Further, companies often fail to realize that FCPA liability attaches through the misconduct of third parties. Foreign agents, suppliers, distributors, intermediaries, joint ventures, and chain vendors of a U.S. company all can attach liability. In this era of heightened enforcement, all signs indicate that third party liability will be a focus for prosecution. Employers must stay up to date with FCPA developments and keep their employees informed along the way.
- Have an FCPA compliance policy. No more excuses -- a clearly articulated anti-corruption and anti-bribery policy that demands compliance with the FCPA is a must for any company with dealings abroad. Employers should ensure that their policy sets out a procedure whereby employees can report concerns and that establishes a protocol for due diligence background checks of foreign affiliates.
- Train on the compliance policy. Developing a FCPA compliance policy is just the beginning. Companies must perform consistent training on that policy. In a February 2011 settlement with the DOJ and SEC, a major food company agreed to pay $4.2 million dollars to resolve charges related to FCPA violations. As part of the deferred prosecution agreement, it acknowledged its responsibility for the actions of its subsidiaries, employees and agents who made improper payments to government-employed veterinarians inspecting its chicken processing plants in Mexico.

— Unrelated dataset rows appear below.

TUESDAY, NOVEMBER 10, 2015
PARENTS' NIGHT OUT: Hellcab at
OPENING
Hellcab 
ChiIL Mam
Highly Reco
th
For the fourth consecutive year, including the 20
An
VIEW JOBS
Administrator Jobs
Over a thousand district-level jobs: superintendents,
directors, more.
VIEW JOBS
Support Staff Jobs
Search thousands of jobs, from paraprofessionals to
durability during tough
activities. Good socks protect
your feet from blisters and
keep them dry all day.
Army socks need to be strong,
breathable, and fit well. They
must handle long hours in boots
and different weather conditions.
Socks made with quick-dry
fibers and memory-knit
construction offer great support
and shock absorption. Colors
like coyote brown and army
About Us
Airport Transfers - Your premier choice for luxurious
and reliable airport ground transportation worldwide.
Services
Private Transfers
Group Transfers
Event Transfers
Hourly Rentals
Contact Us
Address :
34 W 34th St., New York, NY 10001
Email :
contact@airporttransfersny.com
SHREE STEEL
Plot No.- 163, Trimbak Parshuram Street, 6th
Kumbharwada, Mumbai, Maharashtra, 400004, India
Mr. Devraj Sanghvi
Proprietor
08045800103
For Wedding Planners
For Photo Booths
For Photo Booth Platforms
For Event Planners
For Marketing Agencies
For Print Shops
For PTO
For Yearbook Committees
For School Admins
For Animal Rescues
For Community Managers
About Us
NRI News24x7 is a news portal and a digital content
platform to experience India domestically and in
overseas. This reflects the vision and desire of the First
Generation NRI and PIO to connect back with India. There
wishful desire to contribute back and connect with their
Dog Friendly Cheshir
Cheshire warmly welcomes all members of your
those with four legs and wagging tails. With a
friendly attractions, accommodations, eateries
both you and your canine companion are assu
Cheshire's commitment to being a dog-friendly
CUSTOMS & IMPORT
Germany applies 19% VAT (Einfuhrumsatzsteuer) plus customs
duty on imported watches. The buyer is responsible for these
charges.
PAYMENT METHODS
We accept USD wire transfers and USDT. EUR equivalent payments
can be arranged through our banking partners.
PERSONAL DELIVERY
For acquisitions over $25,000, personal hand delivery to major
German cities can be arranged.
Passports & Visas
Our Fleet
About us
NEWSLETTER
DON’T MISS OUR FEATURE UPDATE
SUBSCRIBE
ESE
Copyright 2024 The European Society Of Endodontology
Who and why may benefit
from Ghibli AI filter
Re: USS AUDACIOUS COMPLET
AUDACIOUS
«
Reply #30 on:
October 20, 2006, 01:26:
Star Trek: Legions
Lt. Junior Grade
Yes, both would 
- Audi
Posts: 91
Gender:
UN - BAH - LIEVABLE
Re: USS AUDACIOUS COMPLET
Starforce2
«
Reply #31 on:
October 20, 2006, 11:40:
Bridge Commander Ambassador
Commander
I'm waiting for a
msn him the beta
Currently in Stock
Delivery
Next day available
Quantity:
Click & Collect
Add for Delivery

As part of that agreement, the company also agreed to "implement mechanisms designed to ensure that the policies, standards and procedures regarding the anti-corruption laws are effectively communicated to all directors, officers, employees, and where appropriate, agents, and business partners." The agreement continued: "these mechanisms shall include…periodic training for all directors, officers, and employees, and…agents and business partners; and…annual certifications…certifying compliance with the training requirements." Why wait for a federal investigation, charges and fines to implement such safeguards? Effective FCPA compliance programs should engage front line managers and human resources professionals who train and certify employees on the company's anti-corruption policy and commitment to FCPA compliance.
Not only the existence of an FCPA compliance program, but the overall effectiveness of that program, are key factors reviewed by the DOJ when it considers whether to charge a company with FCPA violations. In this era of heightened enforcement, an effective program, coupled with consistent employee training and awareness, minimizes risks for violations, employee whistle-blowing and government prosecution.